Dataset excerpts
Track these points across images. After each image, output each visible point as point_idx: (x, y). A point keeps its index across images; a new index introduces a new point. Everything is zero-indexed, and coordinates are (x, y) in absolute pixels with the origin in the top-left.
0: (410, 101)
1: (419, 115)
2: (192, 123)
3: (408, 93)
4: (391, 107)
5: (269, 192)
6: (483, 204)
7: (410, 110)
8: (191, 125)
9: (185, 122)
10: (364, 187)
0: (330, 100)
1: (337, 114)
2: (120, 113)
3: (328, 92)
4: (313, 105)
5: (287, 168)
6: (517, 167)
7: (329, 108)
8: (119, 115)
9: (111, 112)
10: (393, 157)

▸ **Assignment**: An exact copy of the entries from the line containing "5: (269, 192)" through the last line is the expected answer.

▸ **Answer section**:
5: (269, 192)
6: (483, 204)
7: (410, 110)
8: (191, 125)
9: (185, 122)
10: (364, 187)
0: (330, 100)
1: (337, 114)
2: (120, 113)
3: (328, 92)
4: (313, 105)
5: (287, 168)
6: (517, 167)
7: (329, 108)
8: (119, 115)
9: (111, 112)
10: (393, 157)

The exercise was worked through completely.